Love in the Afternoon is presented on Blu-ray courtesy of The Criterion Collection with an AVC encoded 1080p transfer in 1.37:1. Criterion's insert booklet states that "the restoration of all six films was undertaken by Les Films du Losange, with the support of the Centre national du cinéma et de l'image animée (CNC)", and further specifies that this particular film was transferred in 2K from the original camera negative. This is another great looking presentation in color, though this film does not offer the same levels of scenic wonderment that its two predecessors in the Criterion Rohmer set do. There are recurrent outdoor moments here, but they're typically urban in nature, and really the bulk of the film plays out inside, as Frédéric pings pongs between Hélène and Chloé.
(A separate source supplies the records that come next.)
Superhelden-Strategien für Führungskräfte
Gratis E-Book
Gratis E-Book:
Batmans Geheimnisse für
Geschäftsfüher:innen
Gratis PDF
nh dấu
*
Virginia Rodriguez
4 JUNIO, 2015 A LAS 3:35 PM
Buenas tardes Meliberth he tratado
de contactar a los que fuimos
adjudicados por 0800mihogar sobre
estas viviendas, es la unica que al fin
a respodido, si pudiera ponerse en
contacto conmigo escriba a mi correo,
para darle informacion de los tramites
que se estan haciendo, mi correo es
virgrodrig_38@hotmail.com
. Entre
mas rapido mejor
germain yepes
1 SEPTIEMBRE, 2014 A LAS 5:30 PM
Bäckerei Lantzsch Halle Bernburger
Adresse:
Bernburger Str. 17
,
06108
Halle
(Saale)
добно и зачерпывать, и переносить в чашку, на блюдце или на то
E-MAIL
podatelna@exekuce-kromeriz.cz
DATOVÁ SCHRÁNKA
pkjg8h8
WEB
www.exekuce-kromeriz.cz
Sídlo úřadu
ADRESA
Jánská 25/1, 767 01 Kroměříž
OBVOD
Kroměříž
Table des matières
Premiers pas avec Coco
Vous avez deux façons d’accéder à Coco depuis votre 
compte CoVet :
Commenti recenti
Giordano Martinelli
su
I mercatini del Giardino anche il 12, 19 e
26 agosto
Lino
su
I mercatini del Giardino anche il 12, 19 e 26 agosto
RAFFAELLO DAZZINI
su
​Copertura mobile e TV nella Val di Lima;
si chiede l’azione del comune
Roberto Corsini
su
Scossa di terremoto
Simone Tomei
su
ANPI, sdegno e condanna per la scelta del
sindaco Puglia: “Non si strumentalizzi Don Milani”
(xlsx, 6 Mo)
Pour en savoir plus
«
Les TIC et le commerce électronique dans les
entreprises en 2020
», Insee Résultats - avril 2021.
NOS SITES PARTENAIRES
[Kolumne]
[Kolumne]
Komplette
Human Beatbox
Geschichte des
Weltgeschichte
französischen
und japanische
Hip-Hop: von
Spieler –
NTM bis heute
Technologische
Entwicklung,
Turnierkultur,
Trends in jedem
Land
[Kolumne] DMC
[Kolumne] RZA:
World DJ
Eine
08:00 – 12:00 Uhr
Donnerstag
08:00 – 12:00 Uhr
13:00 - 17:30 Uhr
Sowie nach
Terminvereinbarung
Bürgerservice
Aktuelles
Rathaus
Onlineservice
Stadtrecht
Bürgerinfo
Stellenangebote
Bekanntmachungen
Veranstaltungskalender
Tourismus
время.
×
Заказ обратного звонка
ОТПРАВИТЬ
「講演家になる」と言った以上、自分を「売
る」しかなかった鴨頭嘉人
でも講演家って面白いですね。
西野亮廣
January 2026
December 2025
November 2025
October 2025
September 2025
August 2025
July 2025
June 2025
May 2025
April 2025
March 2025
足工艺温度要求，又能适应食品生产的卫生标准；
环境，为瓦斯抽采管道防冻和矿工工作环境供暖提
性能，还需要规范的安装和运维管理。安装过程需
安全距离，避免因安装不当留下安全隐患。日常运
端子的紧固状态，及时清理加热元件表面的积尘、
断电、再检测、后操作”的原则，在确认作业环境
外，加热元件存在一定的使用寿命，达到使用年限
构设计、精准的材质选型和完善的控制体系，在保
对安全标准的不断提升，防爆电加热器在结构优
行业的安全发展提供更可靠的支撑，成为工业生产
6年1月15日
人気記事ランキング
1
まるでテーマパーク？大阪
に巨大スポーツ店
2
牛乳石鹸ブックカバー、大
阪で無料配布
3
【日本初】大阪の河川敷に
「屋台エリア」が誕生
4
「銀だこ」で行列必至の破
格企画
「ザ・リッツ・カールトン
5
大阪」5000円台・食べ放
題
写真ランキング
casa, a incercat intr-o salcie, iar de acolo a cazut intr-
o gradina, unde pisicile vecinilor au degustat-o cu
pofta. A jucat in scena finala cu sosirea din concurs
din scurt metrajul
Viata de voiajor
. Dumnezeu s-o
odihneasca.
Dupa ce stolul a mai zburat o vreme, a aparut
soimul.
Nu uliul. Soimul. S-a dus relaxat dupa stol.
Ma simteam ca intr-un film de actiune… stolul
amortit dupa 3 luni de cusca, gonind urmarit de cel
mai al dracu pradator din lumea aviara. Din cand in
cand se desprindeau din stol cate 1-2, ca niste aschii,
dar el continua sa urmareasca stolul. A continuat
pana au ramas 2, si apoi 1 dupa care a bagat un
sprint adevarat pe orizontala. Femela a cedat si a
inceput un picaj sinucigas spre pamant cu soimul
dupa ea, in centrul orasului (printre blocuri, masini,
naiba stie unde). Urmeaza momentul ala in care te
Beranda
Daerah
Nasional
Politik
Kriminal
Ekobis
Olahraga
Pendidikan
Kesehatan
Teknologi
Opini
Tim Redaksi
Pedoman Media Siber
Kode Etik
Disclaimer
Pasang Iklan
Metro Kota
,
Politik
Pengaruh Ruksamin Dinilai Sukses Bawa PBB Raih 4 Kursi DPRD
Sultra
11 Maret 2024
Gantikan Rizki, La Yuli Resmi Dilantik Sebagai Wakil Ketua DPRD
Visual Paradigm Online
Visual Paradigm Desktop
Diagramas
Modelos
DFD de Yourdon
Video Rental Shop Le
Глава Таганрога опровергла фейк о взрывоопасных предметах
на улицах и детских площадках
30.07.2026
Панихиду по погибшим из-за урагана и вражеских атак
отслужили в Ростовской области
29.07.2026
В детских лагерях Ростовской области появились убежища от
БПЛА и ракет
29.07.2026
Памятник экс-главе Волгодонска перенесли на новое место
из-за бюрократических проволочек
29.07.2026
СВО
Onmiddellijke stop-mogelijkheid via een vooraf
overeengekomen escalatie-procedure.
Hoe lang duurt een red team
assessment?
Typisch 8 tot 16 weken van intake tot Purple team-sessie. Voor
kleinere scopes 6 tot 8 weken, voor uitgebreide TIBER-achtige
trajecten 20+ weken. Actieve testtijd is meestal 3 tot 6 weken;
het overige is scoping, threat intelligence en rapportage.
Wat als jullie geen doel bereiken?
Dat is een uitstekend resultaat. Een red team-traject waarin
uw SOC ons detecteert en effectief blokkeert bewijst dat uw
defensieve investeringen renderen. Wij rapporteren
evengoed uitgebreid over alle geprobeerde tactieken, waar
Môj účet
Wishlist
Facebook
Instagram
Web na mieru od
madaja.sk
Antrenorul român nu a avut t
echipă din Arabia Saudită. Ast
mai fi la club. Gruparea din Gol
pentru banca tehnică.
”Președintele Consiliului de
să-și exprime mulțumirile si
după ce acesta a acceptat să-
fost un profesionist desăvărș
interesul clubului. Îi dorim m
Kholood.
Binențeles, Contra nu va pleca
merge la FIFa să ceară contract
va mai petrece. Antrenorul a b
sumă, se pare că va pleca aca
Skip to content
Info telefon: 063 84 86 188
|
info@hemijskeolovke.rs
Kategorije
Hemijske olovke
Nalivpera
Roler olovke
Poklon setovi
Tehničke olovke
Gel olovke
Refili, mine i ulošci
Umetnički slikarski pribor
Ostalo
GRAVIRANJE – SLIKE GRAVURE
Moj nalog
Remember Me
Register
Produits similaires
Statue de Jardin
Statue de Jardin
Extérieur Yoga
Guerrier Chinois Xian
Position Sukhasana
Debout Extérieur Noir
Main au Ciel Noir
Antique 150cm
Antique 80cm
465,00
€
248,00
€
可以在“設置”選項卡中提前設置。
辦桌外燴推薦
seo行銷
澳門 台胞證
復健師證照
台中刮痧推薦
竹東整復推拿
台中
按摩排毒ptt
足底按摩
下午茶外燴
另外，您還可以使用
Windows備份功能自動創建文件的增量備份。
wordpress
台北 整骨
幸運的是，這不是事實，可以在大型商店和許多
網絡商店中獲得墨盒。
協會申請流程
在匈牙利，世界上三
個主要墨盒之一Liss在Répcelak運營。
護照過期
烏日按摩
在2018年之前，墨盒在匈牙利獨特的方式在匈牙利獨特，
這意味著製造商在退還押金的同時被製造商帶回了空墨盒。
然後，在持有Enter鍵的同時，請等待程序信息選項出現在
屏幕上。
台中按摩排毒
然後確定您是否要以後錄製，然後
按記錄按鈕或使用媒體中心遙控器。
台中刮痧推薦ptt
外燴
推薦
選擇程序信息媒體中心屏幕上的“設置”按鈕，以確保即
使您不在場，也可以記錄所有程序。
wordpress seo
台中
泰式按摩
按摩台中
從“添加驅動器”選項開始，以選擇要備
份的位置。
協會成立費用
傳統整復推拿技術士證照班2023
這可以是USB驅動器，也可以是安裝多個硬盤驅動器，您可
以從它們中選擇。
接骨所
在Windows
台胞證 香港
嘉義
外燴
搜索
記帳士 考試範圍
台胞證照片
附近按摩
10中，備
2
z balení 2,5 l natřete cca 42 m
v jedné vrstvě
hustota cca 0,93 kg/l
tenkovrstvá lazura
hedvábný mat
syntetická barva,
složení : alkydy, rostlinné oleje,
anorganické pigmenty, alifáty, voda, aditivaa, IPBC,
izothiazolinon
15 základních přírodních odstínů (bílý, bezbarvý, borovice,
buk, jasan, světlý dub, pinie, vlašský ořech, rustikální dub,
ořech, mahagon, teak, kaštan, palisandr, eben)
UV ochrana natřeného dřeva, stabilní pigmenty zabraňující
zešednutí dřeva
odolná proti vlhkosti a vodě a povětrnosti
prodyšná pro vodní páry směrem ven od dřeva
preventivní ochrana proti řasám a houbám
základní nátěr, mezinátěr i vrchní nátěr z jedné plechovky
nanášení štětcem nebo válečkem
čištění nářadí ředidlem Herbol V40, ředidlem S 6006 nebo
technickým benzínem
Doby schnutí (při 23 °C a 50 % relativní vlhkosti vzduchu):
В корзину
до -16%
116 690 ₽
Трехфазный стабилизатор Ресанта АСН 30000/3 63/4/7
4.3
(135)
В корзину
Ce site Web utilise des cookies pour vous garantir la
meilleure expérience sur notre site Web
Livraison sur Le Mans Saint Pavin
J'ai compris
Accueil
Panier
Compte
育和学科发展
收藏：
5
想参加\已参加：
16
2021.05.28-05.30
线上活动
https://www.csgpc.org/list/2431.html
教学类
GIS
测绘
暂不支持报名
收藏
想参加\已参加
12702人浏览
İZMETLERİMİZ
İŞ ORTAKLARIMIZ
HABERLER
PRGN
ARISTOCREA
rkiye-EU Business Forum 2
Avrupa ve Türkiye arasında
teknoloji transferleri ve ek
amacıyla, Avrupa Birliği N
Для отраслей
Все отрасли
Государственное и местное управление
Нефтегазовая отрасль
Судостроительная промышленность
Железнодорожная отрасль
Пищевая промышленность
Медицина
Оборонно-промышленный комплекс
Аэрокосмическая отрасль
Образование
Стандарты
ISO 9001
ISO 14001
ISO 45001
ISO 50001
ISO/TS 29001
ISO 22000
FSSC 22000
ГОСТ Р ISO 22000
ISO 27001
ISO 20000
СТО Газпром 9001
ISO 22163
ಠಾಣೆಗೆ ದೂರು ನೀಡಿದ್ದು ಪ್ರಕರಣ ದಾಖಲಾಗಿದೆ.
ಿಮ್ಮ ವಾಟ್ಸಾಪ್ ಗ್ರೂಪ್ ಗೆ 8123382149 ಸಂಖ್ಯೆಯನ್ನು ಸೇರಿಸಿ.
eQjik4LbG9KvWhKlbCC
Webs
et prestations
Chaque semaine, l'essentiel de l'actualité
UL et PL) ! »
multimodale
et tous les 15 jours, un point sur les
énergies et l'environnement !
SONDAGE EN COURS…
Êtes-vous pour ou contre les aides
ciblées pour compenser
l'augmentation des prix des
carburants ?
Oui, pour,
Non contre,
Suffusion is quite appealing throughout, but this is another case where I personally felt the timing was just a tad too yellow at times. Detail levels are typically excellent, and grain resolves naturally throughout.


Love in the Afternoon Blu-ray Movie, Audio Quality  4.0 of 5

Love in the Afternoon features an LPCM Mono track in the original French that is very much in line with its more or less contemporaneous siblings in this set. There is some music in this enterprise, which sounds fine, but once again the bulk of the sound design is comprised of spoken material and occasional ambient environmental effects (most noticeably in some of the outdoor moments). Dialogue is rendered cleanly and clearly throughout. Optional English subtitles are available.


Love in the Afternoon Blu-ray Movie, Special Features and Extras  3.0 of 5

Criterion has packaged Claire's Knee and Love in the Afternoon together on one disc with the following supplements, some of which, while "officially" listed under one particular film, may be more general in nature.

Claire's Knee

  • The Curve (1999) (HD; 16:46) is an interesting short that's actually the work of Edwige Shaki, which Rohmer edited.

  • Le Journal du Cinéma (HD; 8:43) is from an episode of a 1970 French television series featuring interviews with Jean-Claude Brialy, Béatrice Romand and Laurence de Monaghan. Subtitled in English.

  • Trailer (HD; 2:40)
Love in the Afternoon
  • Véronique and Her Dunce (1958) (HD; 18:22) follows the travails of a tutor.

  • Afterword by Neil Labute (HD; 11:50) stems from 2006.

  • Trailer (HD; 4:06)


Love in the Afternoon Blu-ray Movie, Overall Score and Recommendation  4.5 of 5

If you've been married for a while, even if either fantasized or actual affairs have never entered the fray, you will probably find a lot in Love in the Afternoon will resonate. This is probably the most emotionally "mature" of the Six Moral Tales, even if it doesn't offer the visual blandishments of its two immediate predecessors. Technical merits are solid, and Love in the Afternoon comes Highly recommended.